Your objective: Please return every entry below exactly as written, without any of its pictures.

Data:
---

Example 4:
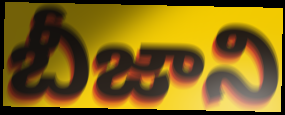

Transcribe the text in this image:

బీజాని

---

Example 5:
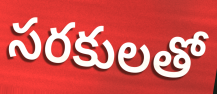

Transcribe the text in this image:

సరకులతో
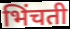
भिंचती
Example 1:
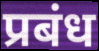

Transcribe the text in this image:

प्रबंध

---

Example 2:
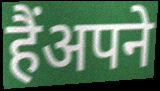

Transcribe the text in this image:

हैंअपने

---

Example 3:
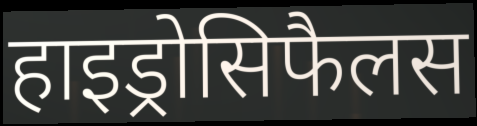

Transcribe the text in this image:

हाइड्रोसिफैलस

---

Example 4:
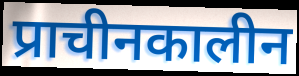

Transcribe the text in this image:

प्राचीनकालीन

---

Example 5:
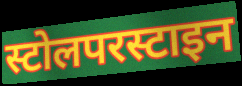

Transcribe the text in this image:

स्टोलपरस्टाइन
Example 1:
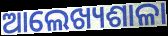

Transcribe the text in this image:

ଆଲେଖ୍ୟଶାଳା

Result of this task:
---

Example 4:

Transcribe the text in this image:

బీజాని

---

Example 5:

Transcribe the text in this image:

సరకులతో
भिंचती
Example 1:

Transcribe the text in this image:

प्रबंध

---

Example 2:

Transcribe the text in this image:

हैंअपने

---

Example 3:

Transcribe the text in this image:

हाइड्रोसिफैलस

---

Example 4:

Transcribe the text in this image:

प्राचीनकालीन

---

Example 5:

Transcribe the text in this image:

स्टोलपरस्टाइन
Example 1:

Transcribe the text in this image:

ଆଲେଖ୍ୟଶାଳା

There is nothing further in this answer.